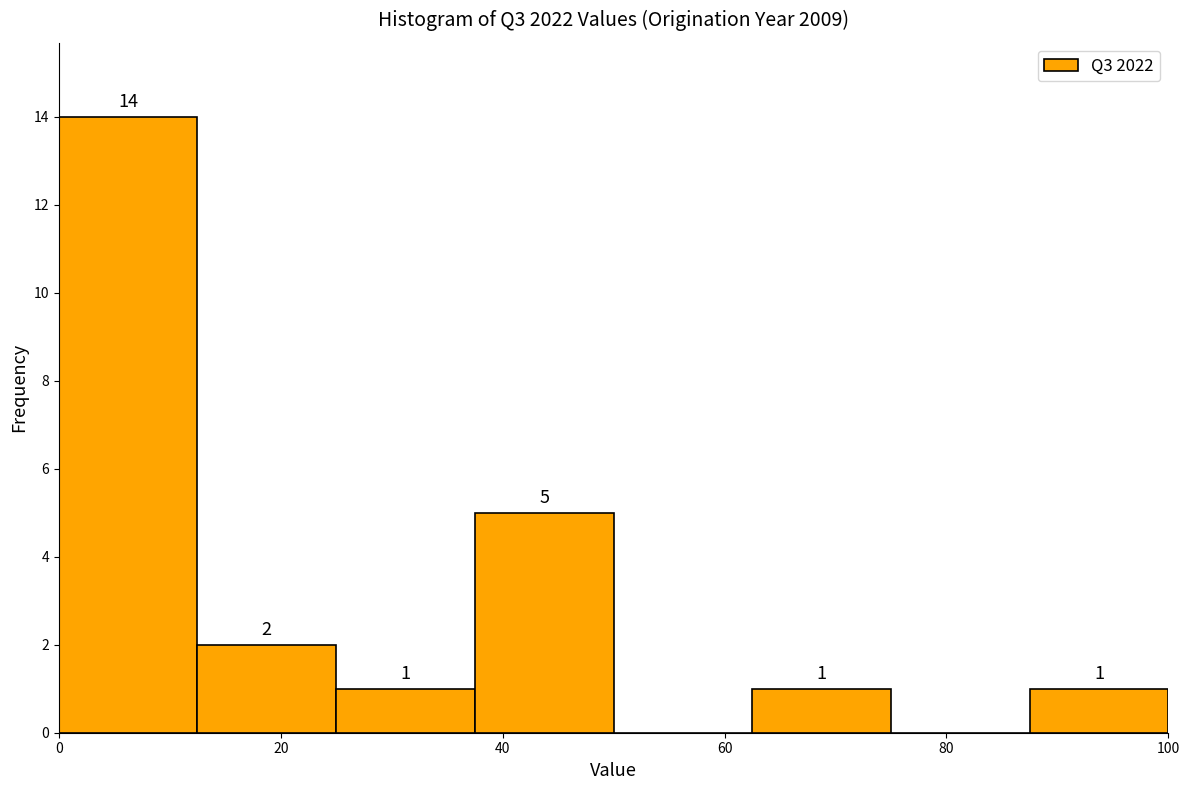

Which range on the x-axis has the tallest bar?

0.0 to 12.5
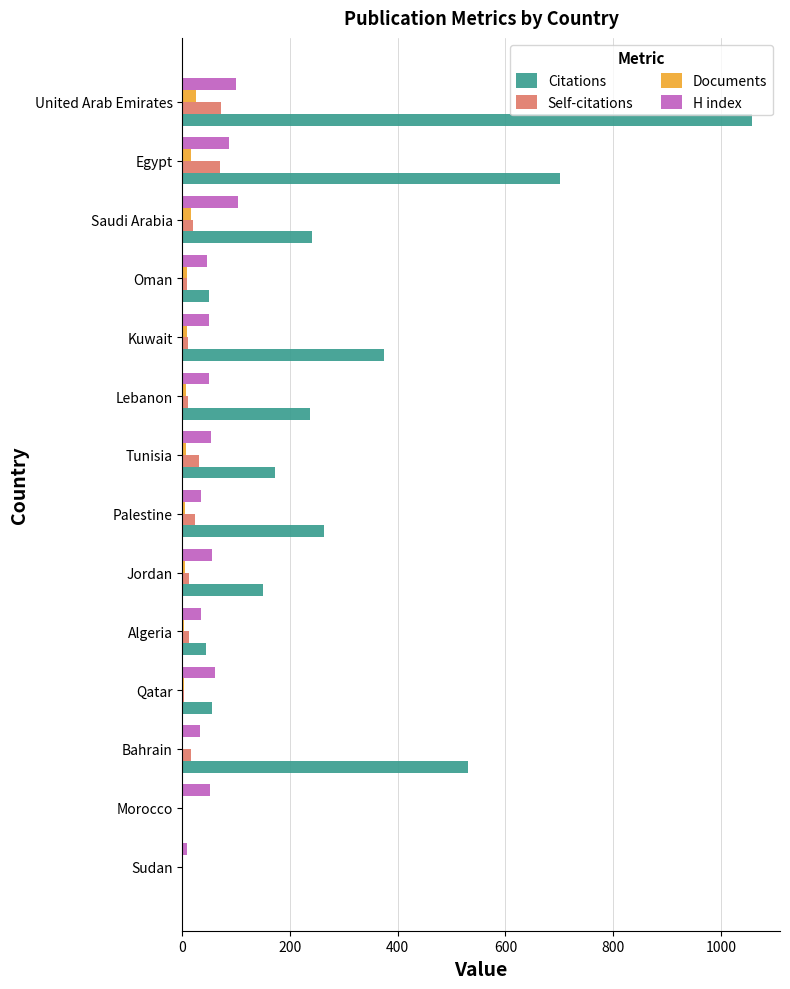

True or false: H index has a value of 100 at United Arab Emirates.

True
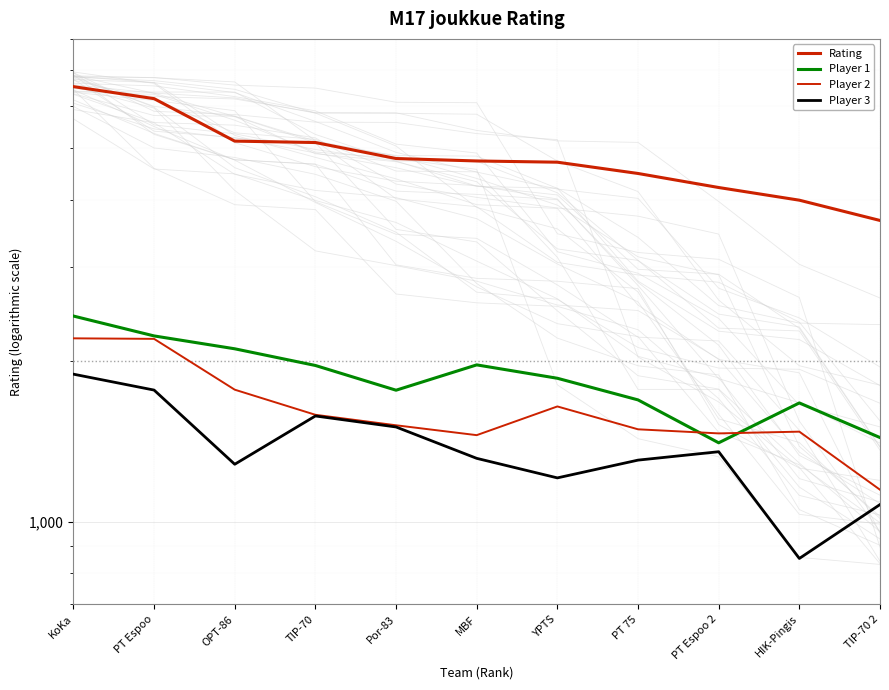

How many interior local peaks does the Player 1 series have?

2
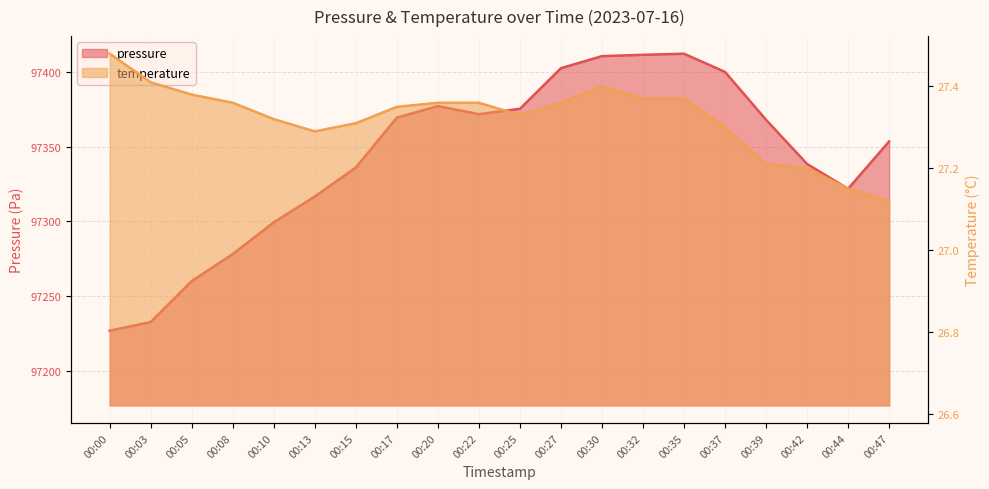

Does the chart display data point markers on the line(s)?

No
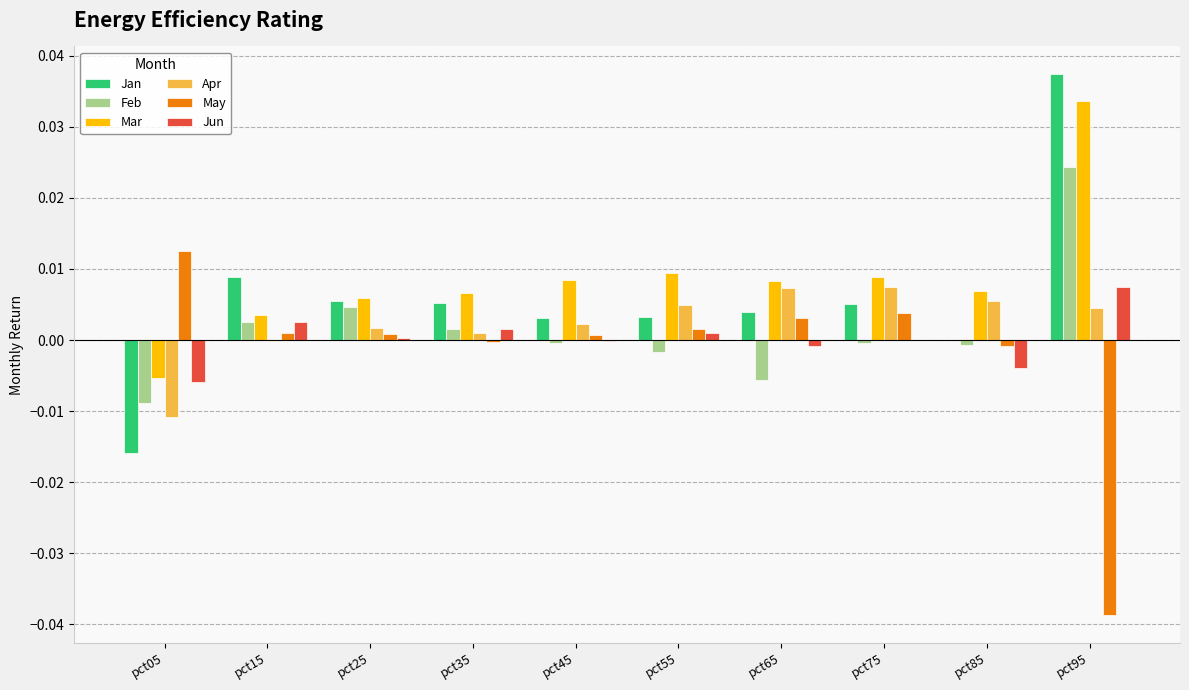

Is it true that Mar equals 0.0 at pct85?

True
§
** What you are asked to do **
Could you edit the lines above so that "tallest" becomes "highest", leave everything else unchanged, and omit the pictures from your answer?

** Answer to this exercise **
Which range on the x-axis has the highest bar?

0.0 to 12.5

True or false: H index has a value of 100 at United Arab Emirates.

True

How many interior local peaks does the Player 1 series have?

2

Does the chart display data point markers on the line(s)?

No

Is it true that Mar equals 0.0 at pct85?

True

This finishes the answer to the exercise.